First he had to make sure she was alone. Women in bars alone fell into two categories: the pros and the drinkers. He had devoted a good deal of thought, based on experience, to which was better, or rather worse, because neither was better. Both were awful. But that awfulness had to be risked because the best part of right now or just ahead of right now was the anticipation of contact with another human being. The drinking, while it was good in itself, was also an instrument, a glove that he put on so that he could endure the touching and intimacy that he was looking for. Contact with another body, almost any body—he was down to that.
And as he came to the end of his fourth drink—or maybe the fifth because, despite all his care, things would have begun to move a little faster than he had planned, and often he would find himself in the later stages of just ahead of right now—he would have reached the delicate part of the evening. He had to be drunk enough to want somebody and still sober enough to function.
And the choice was always: pro or drinker. If he had been moving too fast, he couldn’t always be sure which was which.
Each was awful in her own way. The pros were quick and methodical and cold, often so quick and cold that he extracted no warmth from them at all. Hustler was a good word. They hustled him out of his clothes, hustled him into bed, often hustled another drink into him from the bottle he kept in his closet (more about that bottle later). That last drink was often the toppler. Straight out of the bottle, it would hit him, and he would have to sit up to prevent the whirls that were a prelude to passing out or getting sick. But he couldn’t sit up with a woman pressing her body against his, so more often than not he did pass out, and would wake up later to the discovery that his money and watch, and sometimes other things, were gone.
That wasn’t so bad after a while, because toward the end he had nothing much left worth stealing, and he had learned the precaution of never starting an evening with more than fifty dollars in his pocket.
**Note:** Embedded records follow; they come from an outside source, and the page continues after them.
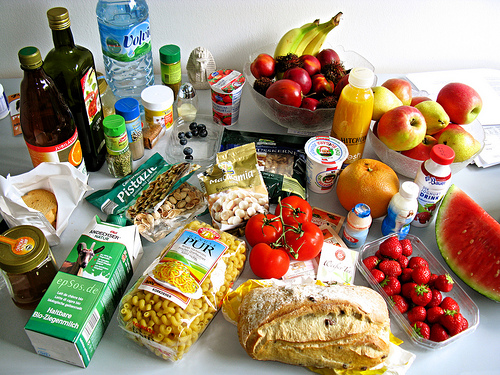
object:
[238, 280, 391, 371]
bread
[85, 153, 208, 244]
bag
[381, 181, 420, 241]
bin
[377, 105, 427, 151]
apples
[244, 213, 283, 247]
tomatoes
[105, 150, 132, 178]
spices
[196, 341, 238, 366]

As another precaution he had hidden his checkbook so that he could not be persuaded to begin writing drunken checks; the only way he could get more money was by going to the bank during banking hours and asking for it.
If, instead of going to his place, he had gone to one of those hotels in the West Forties, it was worse. The women who worked those hotels were really tough. They stole your clothes and your shoes, sometimes left you with nothing but your underwear in a dusty, greasy little room.
He woke up in that predicament once. Nothing but a pair of shorts, and he didn’t know where he was or what time of day it was. He went to the window to see if he could discover what street was out there. Uncontrollably shaky. It took an immense effort just to get to the window. The cotton inside his head, the red-hot cotton, made it hard to tell just what he was looking at. He got back into a smelly, lumpy bed and wondered what to do next.